Knowledge flows upward through the tiers:

.ctx/insights/ (I discovered something)
       ↓
.meta/adr/ (Team decision based on insight)
       ↓
docs/ (Users need to know this)
       ↓
.cursor/rules/ (Codified as enforced standard)

Example flow:

  1. .ctx/insights/api-retry-gotcha.md — "The API fails silently on empty arrays"
  2. .meta/adr/0005-validate-arrays.md — "We will validate arrays before API calls"
  3. docs/api-guide.md — "Always validate arrays before calling the API"
  4. .cursor/rules/api-validation/RULE.md — Rule that enforces array validation

Not everything promotes. Most .ctx/ insights stay local. That's fine.


Archive Hygiene

The Problem

Old planning docs mixed with current ones confuse AI assistants. They treat archived plans as current instructions.

The Solution

Use .meta/archive/ with clear warnings:

---
status: archived
archived: 2026-01-15
warning: "HISTORICAL - Do not treat as current guidance"
---

# Q4 2025 Migration Plan

**This plan was completed in December 2025. It is preserved for
historical context only. Do not follow these instructions.**

...

For AI Assistants

When reading .meta/archive/:

  • Look for frontmatter warnings
  • Do NOT treat archived documents as actionable instructions
  • If referencing historical context, note the date

Common Mistakes

Mistake 1: Committing .ctx/

.ctx/ should be gitignored. It's YOUR context, not the repo's.

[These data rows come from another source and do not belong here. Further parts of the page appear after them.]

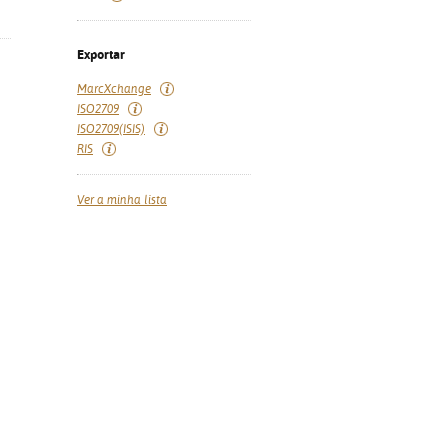
Exportar
MarcXchange
ISO2709
ISO2709(ISIS)
RIS
Ver a minha lista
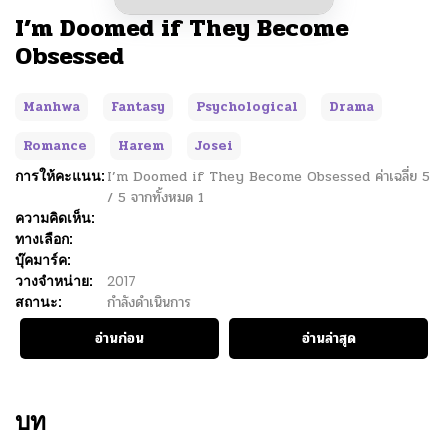
I’m Doomed if They Become
Obsessed
Manhwa
Fantasy
Psychological
Drama
Romance
Harem
Josei
การให้คะแนน:
I’m Doomed if They Become Obsessed
ค่าเฉลี่ย
5
/
5
จากทั้งหมด
1
ความคิดเห็น:
ทางเลือก:
บุ๊คมาร์ค:
วางจำหน่าย:
2017
สถานะ:
กำลังดำเนินการ
อ่านก่อน
อ่านล่าสุด
บท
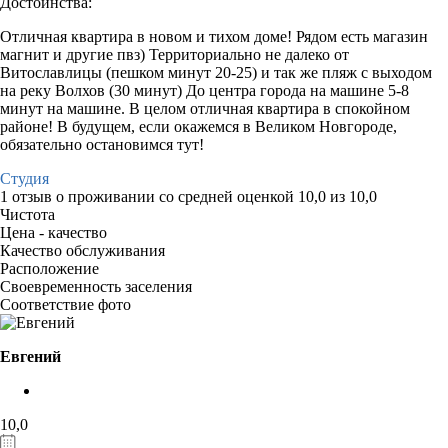
Достоинства:
Отличная квартира в новом и тихом доме! Рядом есть магазин
магнит и другие пвз) Территориально не далеко от
Витославлицы (пешком минут 20-25) и так же пляж с выходом
на реку Волхов (30 минут) До центра города на машине 5-8
минут на машине. В целом отличная квартира в спокойном
районе! В будущем, если окажемся в Великом Новгороде,
обязательно остановимся тут!
Студия
1 отзыв
о проживании со средней оценкой
10,0
из
10,0
Чистота
Цена - качество
Качество обслуживания
Расположение
Своевременность заселения
Соответствие фото
Евгений
10,0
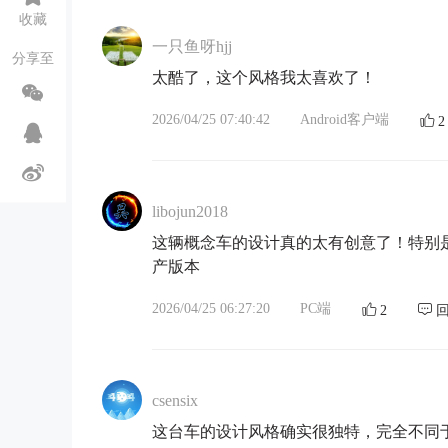
收藏
一只鱼呀hjj
分享至
太酷了，这个风格我太喜欢了！
2026/04/25 07:40:42
Android客户端
2
libojun2018
这辆概念车的设计真的太有创意了！特别
产版本
2026/04/25 06:27:20
PC端
2
csensix
这台车的设计风格确实很独特，完全不同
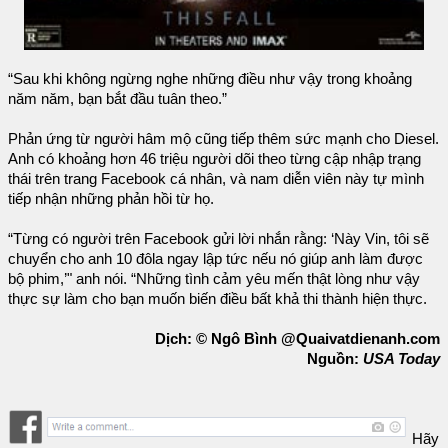
“Sau khi không ngừng nghe những điều như vậy trong khoảng
năm năm, bạn bắt đầu tuân theo.”
Phản ứng từ người hâm mộ cũng tiếp thêm sức mạnh cho Diesel.
Anh có khoảng hơn 46 triệu người dõi theo từng cập nhập trạng
thái trên trang Facebook cá nhân, và nam diễn viên này tự mình
tiếp nhận những phản hồi từ họ.
“Từng có người trên Facebook gửi lời nhắn rằng: ‘Này Vin, tôi sẽ
chuyển cho anh 10 đôla ngay lập tức nếu nó giúp anh làm được
bộ phim,’" anh nói. “Những tình cảm yêu mến thật lòng như vậy
thực sự làm cho bạn muốn biến điều bất khả thi thành hiện thực.
Dịch: © Ngô Bình @Quaivatdienanh.com
Nguồn:
USA Today
Hãy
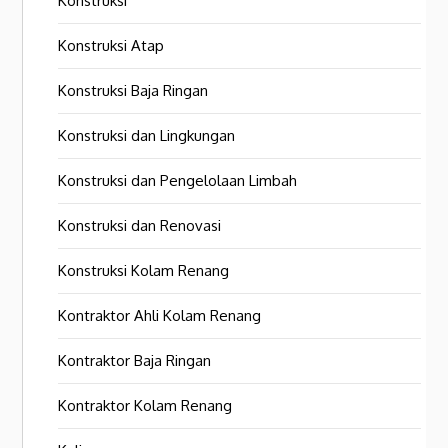
Konstruksi
Konstruksi Atap
Konstruksi Baja Ringan
Konstruksi dan Lingkungan
Konstruksi dan Pengelolaan Limbah
Konstruksi dan Renovasi
Konstruksi Kolam Renang
Kontraktor Ahli Kolam Renang
Kontraktor Baja Ringan
Kontraktor Kolam Renang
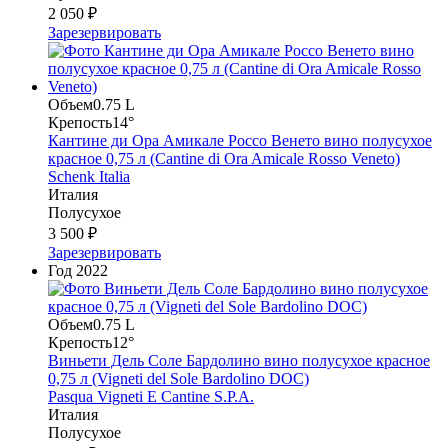
2 050 ₽
Зарезервировать
Объем
0.75 L
Крепость
14°
Кантине ди Ора Амикале Россо Венето вино полусухое
красное 0,75 л (Cantine di Ora Amicale Rosso Veneto)
Schenk Italia
Италия
Полусухое
3 500 ₽
Зарезервировать
Год
2022
Объем
0.75 L
Крепость
12°
Виньети Дель Соле Бардолино вино полусухое красное
0,75 л (Vigneti del Sole Bardolino DOC)
Pasqua Vigneti E Cantine S.P.A.
Италия
Полусухое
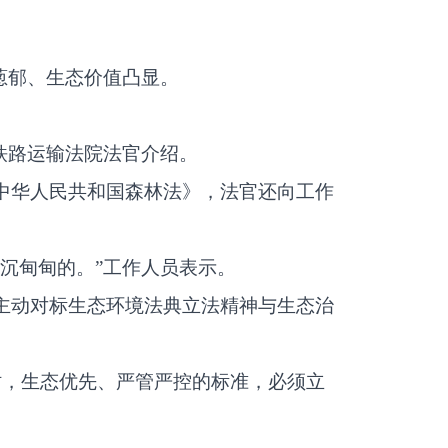
葱郁、生态价值凸显。
铁路运输法院法官介绍。
中华人民共和国森林法》，法官还向工作
沉甸甸的。”工作人员表示。
。主动对标生态环境法典立法精神与生态治
之时，生态优先、严管严控的标准，必须立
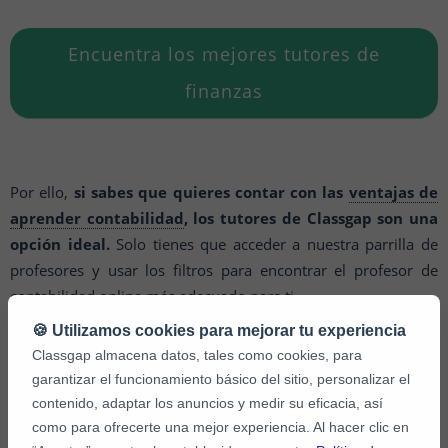
Encuentra los mejores tutores de
finanzas
Por ello,
si sabes que quieres contar con las
ventajas de
aprender contabilidad
, los tutores de Classgap son una
opción ideal.
Solo tienes que acceder a nuestra parrilla de
profesores y usar los filtros para encontrar el profesor de
contabilidad online más adecuado para ti.
🍪 Utilizamos cookies para mejorar tu experiencia
Classgap almacena datos, tales como cookies, para
garantizar el funcionamiento básico del sitio, personalizar el
contenido, adaptar los anuncios y medir su eficacia, así
Otros artículos relacionados que te interesarán:
como para ofrecerte una mejor experiencia. Al hacer clic en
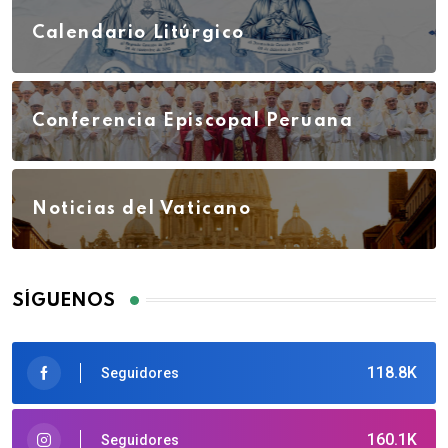
Calendario Litúrgico
Conferencia Episcopal Peruana
Noticias del Vaticano
SÍGUENOS
118.8K
Seguidores
160.1K
Seguidores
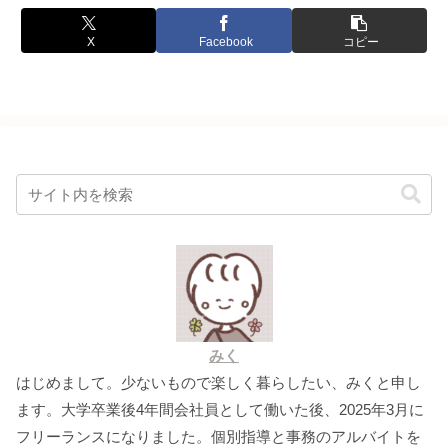
X
Facebook
コピー
みく
はじめまして。少ないもので楽しく暮らしたい、みくと申し
ます。大学卒業後4年間会社員として働いた後、2025年3月に
フリーランスになりました。個別指導と事務のアルバイトを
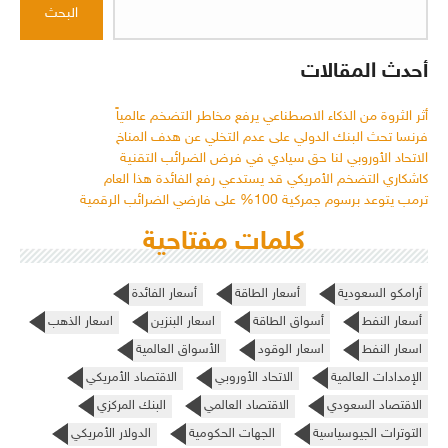
البحث
أحدث المقالات
أثر الثروة من الذكاء الاصطناعي يرفع مخاطر التضخم عالمياً
فرنسا تحث البنك الدولي على عدم التخلي عن هدف المناخ
الاتحاد الأوروبي لنا حق سيادي في فرض الضرائب التقنية
كاشكاري التضخم الأمريكي قد يستدعي رفع الفائدة هذا العام
ترمب يتوعد برسوم جمركية 100% على فارضي الضرائب الرقمية
كلمات مفتاحية
أرامكو السعودية
أسعار الطاقة
أسعار الفائدة
أسعار النفط
أسواق الطاقة
اسعار البنزين
اسعار الذهب
اسعار النفط
اسعار الوقود
الأسواق العالمية
الإمدادات العالمية
الاتحاد الأوروبي
الاقتصاد الأمريكي
الاقتصاد السعودي
الاقتصاد العالمي
البنك المركزي
التوترات الجيوسياسية
الجهات الحكومية
الدولار الأمريكي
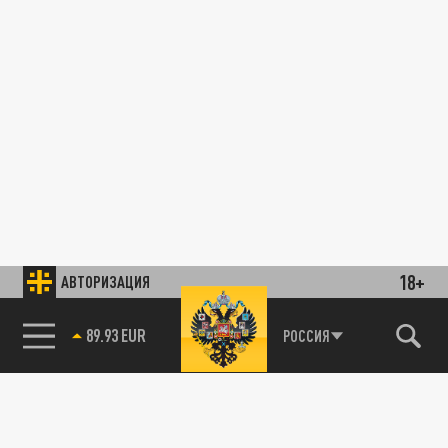
18+
АВТОРИЗАЦИЯ
89.93 EUR
РОССИЯ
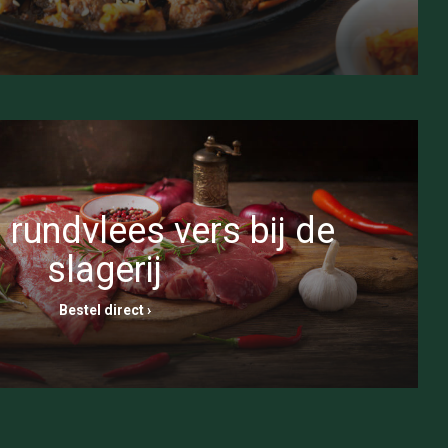
 rundvlees vers bij de
slagerij
Bestel direct ›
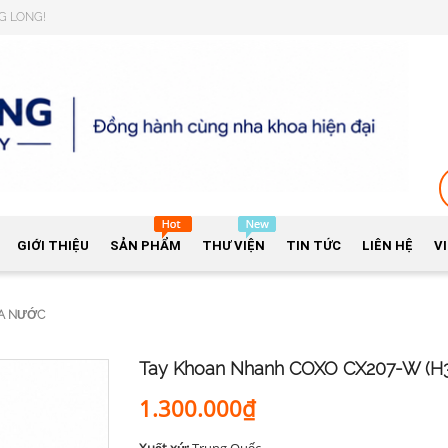
NG LONG!
GIỚI THIỆU
SẢN PHẨM
THƯ VIỆN
TIN TỨC
LIÊN HỆ
V
IA NƯỚC
Tay Khoan Nhanh COXO CX207-W (H3
1.300.000₫
Xuất xứ:
Trung Quốc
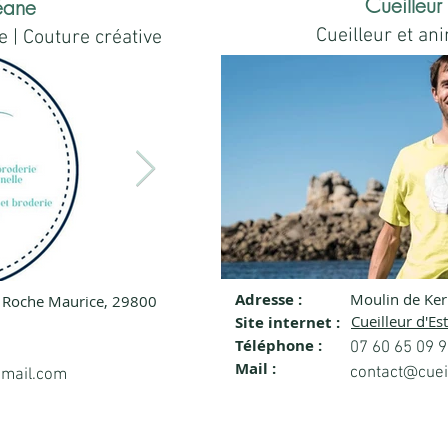
Cueilleur
céane
Cueilleur et an
 | Couture créative
Adresse :
Moulin de Ke
a Roche Maurice, 29800
bild.jpg
2.png
Cueilleur d'Es
Site internet :
Téléphone :
07 60 65 09 
Mail :
contact@cuei
gmail.com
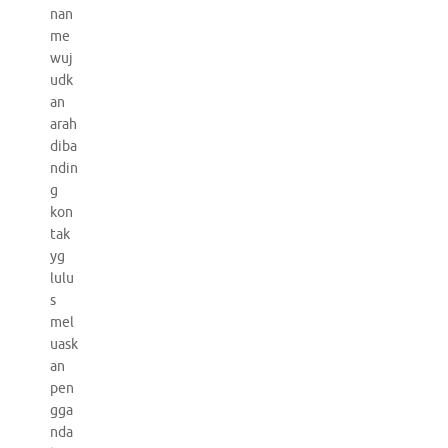
nan
me
wuj
udk
an
arah
diba
ndin
g
kon
tak
yg
lulu
s
mel
uask
an
pen
gga
nda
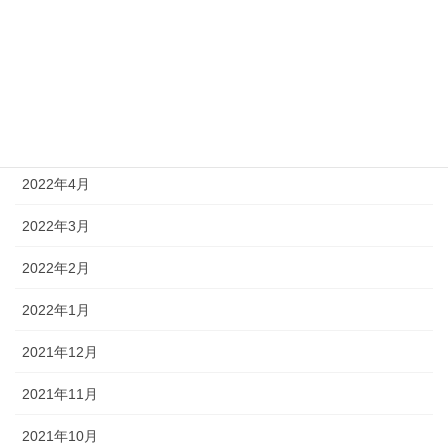
2022年8月
2022年7月
2022年6月
2022年5月
2022年4月
2022年3月
2022年2月
2022年1月
2021年12月
2021年11月
2021年10月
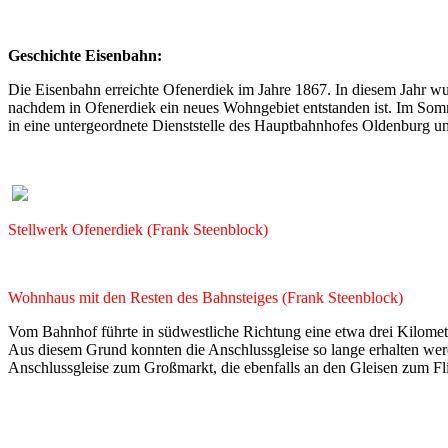
Geschichte Eisenbahn:
Die Eisenbahn erreichte Ofenerdiek im Jahre 1867. In diesem Jahr 
nachdem in Ofenerdiek ein neues Wohngebiet entstanden ist. Im Somm
in eine untergeordnete Dienststelle des Hauptbahnhofes Oldenburg 
Stellwerk Ofenerdiek (Frank Steenblock)
Wohnhaus mit den Resten des Bahnsteiges (Frank Steenblock)
Vom Bahnhof führte in südwestliche Richtung eine etwa drei Kilomet
Aus diesem Grund konnten die Anschlussgleise so lange erhalten we
Anschlussgleise zum Großmarkt, die ebenfalls an den Gleisen zum Fl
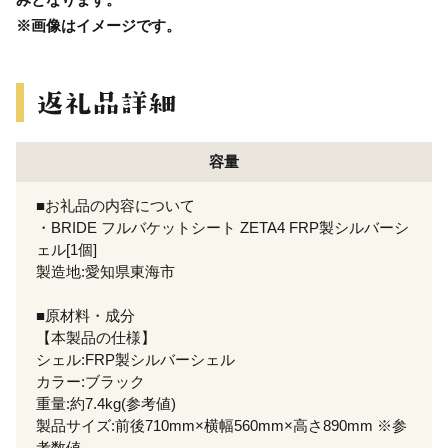
※画像はイメージです。
容量
■お礼品の内容について
・BRIDE フルバケットシート ZETA4 FRP製シルバーシ
ェル[1個]
製造地:愛知県東海市
■原材料・成分
【本製品の仕様】
シェル:FRP製シルバーシェル
カラー:ブラック
重量:約7.4kg(参考値)
製品サイズ:前後710mm×横幅560mm×高さ890mm ※参
考数値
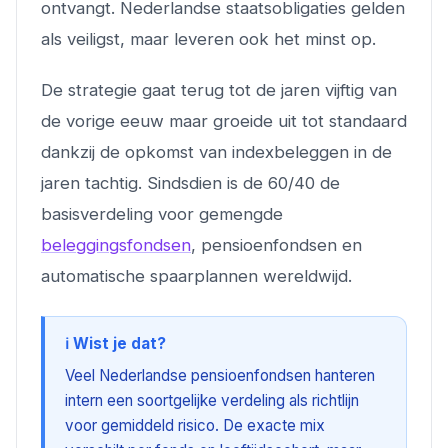
ontvangt. Nederlandse staatsobligaties gelden
als veiligst, maar leveren ook het minst op.
De strategie gaat terug tot de jaren vijftig van
de vorige eeuw maar groeide uit tot standaard
dankzij de opkomst van indexbeleggen in de
jaren tachtig. Sindsdien is de 60/40 de
basisverdeling voor gemengde
beleggingsfondsen
, pensioenfondsen en
automatische spaarplannen wereldwijd.
ℹ️ Wist je dat?
Veel Nederlandse pensioenfondsen hanteren
intern een soortgelijke verdeling als richtlijn
voor gemiddeld risico. De exacte mix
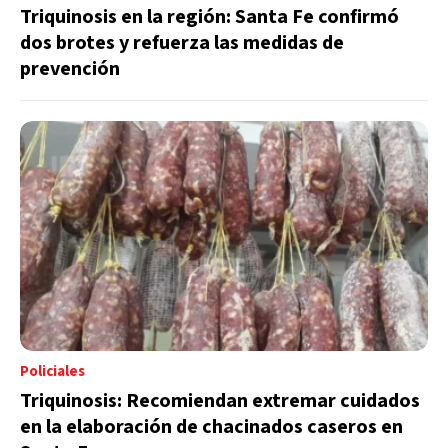
Triquinosis en la región: Santa Fe confirmó
dos brotes y refuerza las medidas de
prevención
Policiales
Triquinosis: Recomiendan extremar cuidados
en la elaboración de chacinados caseros en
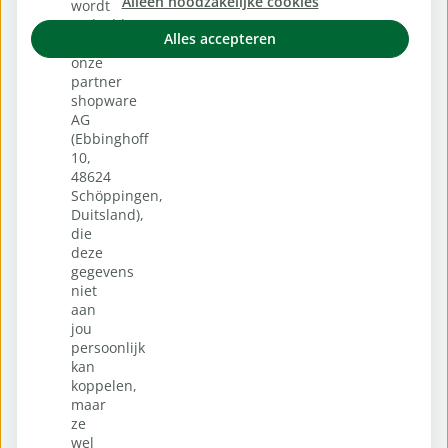
Alleen noodzakelijke cookies
wordt
gedeeld
Alles accepteren
met
onze
partner
shopware
AG
(Ebbinghoff
10,
48624
Schöppingen,
Duitsland),
die
deze
gegevens
niet
aan
jou
persoonlijk
kan
koppelen,
maar
ze
wel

Fix: Add .ctx/ to .gitignore

Mistake 2: Putting Decisions in docs/

ADRs and planning docs are for contributors, not users.

Fix: Move to .meta/

Mistake 3: No Archive Separation

Old planning docs mixed with current ones confuse everyone.

Fix: Use .meta/archive/ with clear "HISTORICAL" warnings

Mistake 4: Skipping Frontmatter

.meta/ documents should have dates and status for context.

Fix: Add frontmatter with date, status, and (for archives) warning


AI Assistant Guidelines

When Capturing Insights

Save to .ctx/insights/ with date-prefixed filename:

.ctx/insights/2026-01-27-api-rate-limit-gotcha.md

When Creating Decisions

Propose ADRs in .meta/adr/ following the ADR format:

  • 0001-decision-title.md
  • Include context, decision, and consequences

When Reading Archives

Check for frontmatter status. If status: archived, do not follow as instructions.


Integration with .cursor/

The three-tier system complements your Cursor configuration:

Content Location Relationship
Insights (local) .ctx/insights/ May inform rules
Decisions (team) .meta/adr/ Often become rules
Standards (enforced) .cursor/rules/ Reference decisions
Workflows .cursor/skills/ Reference standards

The .ctx/ folder is mentioned in the .ctx pattern post—this framework extends that pattern with .meta/ for team knowledge.


Key Takeaways

  1. One question decides location. "Would losing this hurt if I cloned fresh?"

  2. Three audiences, three tiers. You (.ctx/), us (.meta/), them (docs/).

  3. Ephemeral is a feature. .ctx/ dying on fresh clone is intentional.

  4. Archive clearly. Old docs with warnings prevent confusion.

  5. Knowledge promotes upward. Insights → decisions → docs → rules.